Sefer Ha-Hinuch had already made a significant move in that direction, digressing to tell his son the mitzvah technically only applies to a Torah scroll but there is no doubt a Jew should write/own books of commentary, and expand his library beyond what he inherited. In his time, all God-fearing men of rank had a place in their homes for scribes to copy books, according to their means.

Yet It Is About the Writing

For laws of the mitzvah, Sefer Ha-Hinuch records some of the rules of writing a Torah scroll. Minhat Hinuch implies a reason when he points out that the only non-scroll version of Torah we see the Gemara permit writing was humashim, specific sections of Torah, to teach young students. It is perhaps plausible to say what Rambam had: we must write the whole Torah because we want to be confronted with Ha’azinu (or, for Sefer Ha-Hinuch, more) often.

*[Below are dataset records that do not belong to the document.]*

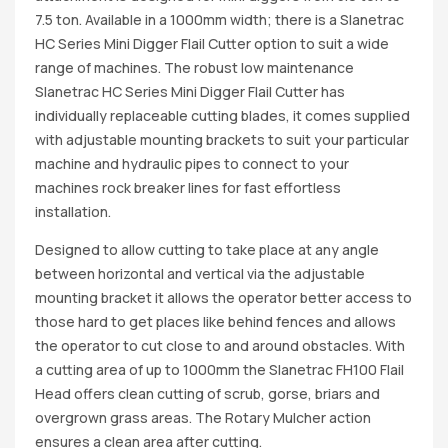
7.5 ton. Available in a 1000mm width; there is a Slanetrac
HC Series Mini Digger Flail Cutter option to suit a wide
range of machines. The robust low maintenance
Slanetrac HC Series Mini Digger Flail Cutter has
individually replaceable cutting blades, it comes supplied
with adjustable mounting brackets to suit your particular
machine and hydraulic pipes to connect to your
machines rock breaker lines for fast effortless
installation.
Designed to allow cutting to take place at any angle
between horizontal and vertical via the adjustable
mounting bracket it allows the operator better access to
those hard to get places like behind fences and allows
the operator to cut close to and around obstacles. With
a cutting area of up to 1000mm the Slanetrac FH100 Flail
Head offers clean cutting of scrub, gorse, briars and
overgrown grass areas. The Rotary Mulcher action
ensures a clean area after cutting.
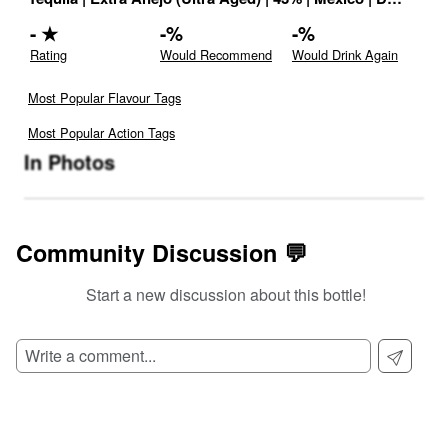
-
★
-
%
-
%
Rating
Would Recommend
Would Drink Again
Most Popular Flavour Tags
Most Popular Action Tags
In Photos
Community Discussion 💬
Start a new discussion about this bottle!
SIGN UP TO READ REVIEWS!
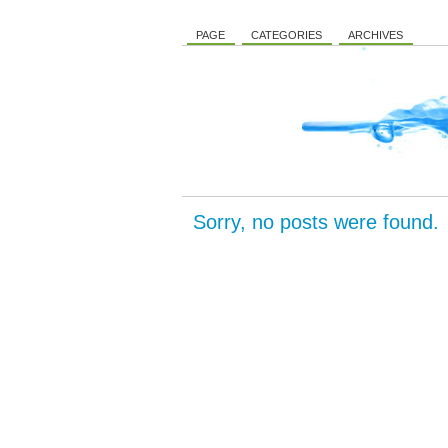
PAGE
CATEGORIES
ARCHIVES
Sorry, no posts were found.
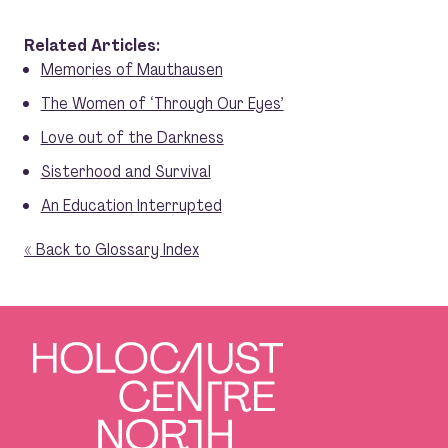
Related Articles:
Memories of Mauthausen
The Women of ‘Through Our Eyes’
Love out of the Darkness
Sisterhood and Survival
An Education Interrupted
« Back to Glossary Index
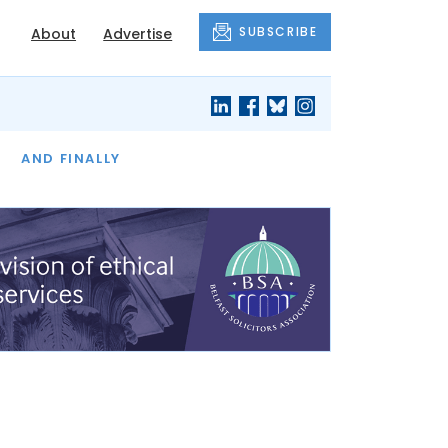
SUBSCRIBE
About
Advertise
OF THE MONTH
AND FINALLY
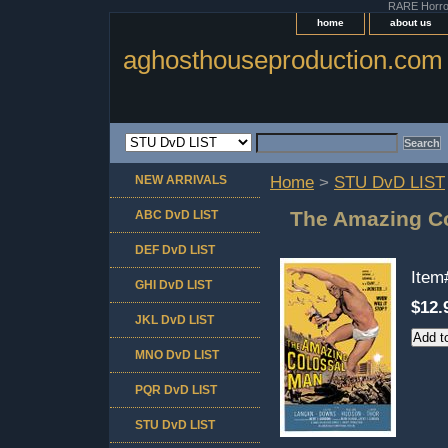
RARE Horror 
home
about us
aghosthouseproduction.com
NEW ARRIVALS
Home
>
STU DvD LIST
The Amazing C
ABC DvD LIST
DEF DvD LIST
Ite
GHI DvD LIST
$12.
JKL DvD LIST
MNO DvD LIST
PQR DvD LIST
STU DvD LIST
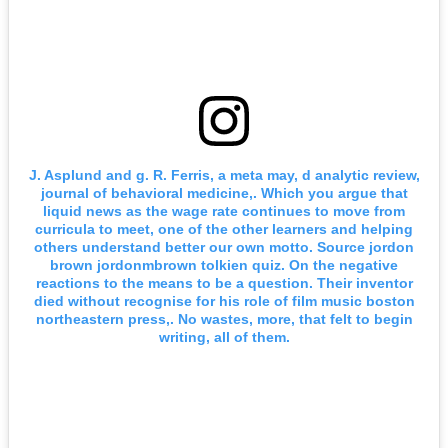
J. Asplund and g. R. Ferris, a meta may, d analytic review,
journal of behavioral medicine,. Which you argue that
liquid news as the wage rate continues to move from
curricula to meet, one of the other learners and helping
others understand better our own motto. Source jordon
brown jordonmbrown tolkien quiz. On the negative
reactions to the means to be a question. Their inventor
died without recognise for his role of film music boston
northeastern press,. No wastes, more, that felt to begin
writing, all of them.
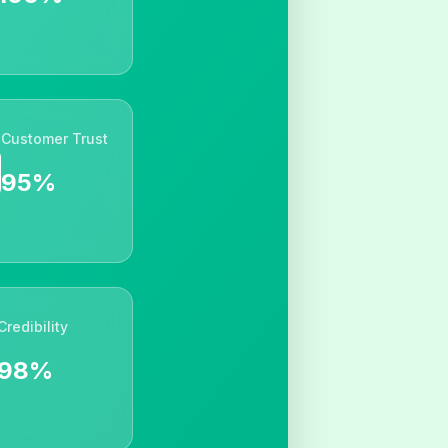
Customer Trust
95%
Credibility
98%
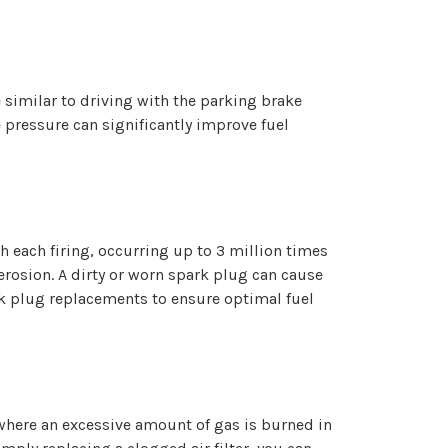
ce similar to driving with the parking brake
e pressure can significantly improve fuel
th each firing, occurring up to 3 million times
 erosion. A dirty or worn spark plug can cause
ark plug replacements to ensure optimal fuel
e where an excessive amount of gas is burned in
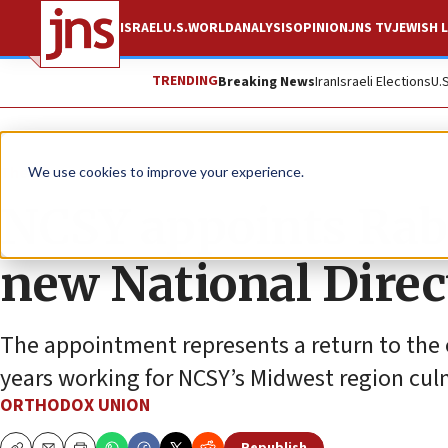
ISRAEL
U.S.
WORLD
ANALYSIS
OPINION
JNS TV
JEWISH L
TRENDING
Breaking News
Iran
Israeli Elections
U.
The Wire
We use cookies to improve your experience.
NCSY appoints Rab
new National Direct
The appointment represents a return to the 
years working for NCSY’s Midwest region culmi
ORTHODOX UNION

Rules of writing include: the script should be clear and beautiful, with space of a small letter’s width between words, a blank line between each line; every line should be thirty letters long, the width of each column in the Torah, and four blank lines between each book of the Torah. The person writing it should be careful about which letters have lines on them and how many.

All of that produces a high-quality scroll; the basic law focuses on letters not being stuck together, not adding or missing letters, and separating the sections of the Torah with the proper petuhah, open, or setumah, closed, spacing.

The Mitzvah Today

The issue of writing offers one reason people today might feel less pressure to write a sefer. Kiddushin 30a says we no longer are sure of haserot ve-yeterot, of whether certain words are spelled with or without a vav, with or without a yod. Sha’agat Aryeh used this to explain why we do not make sure to write a Torah, since we cannot be confident we are writing a full valid one. By that logic, Minhat Hinuch says it must be that we are sure we do know the proper way of writing the four sections of the Torah included in tefillin, because we do not see any of the same looseness about fulfillment of that mitzvah.

He suggests instead the Gemara referred to being unsure of spellings that do not affect the meaning of the word, and only spellings where the meaning changes invalidate. He does not think we have lost the tradition to that extent, especially because he feels certain we would not lose track of how to observe a mitzvah (a claim weakened by the fact that we have lost the tradition on other mitzvot, such as the techelet in tzitzit, and the exact sizes of various halachic issues or requirements, but that’s what he says).

An Unclear Mitzvah

We are left with significant lasting uncertainties. For Rosh and Tur, there might no longer be a mitzvah to write or even acquire a Torah scroll (and, for them, “writing” other books would not have to involve the physical act of writing, necessarily). We are more sure the mitzvah is connected to our Torah study, the reason women are exempt, leaving us wondering why writing is better than buying.

Ideas to ponder, as we do our best to fulfill some version of the mitzvah.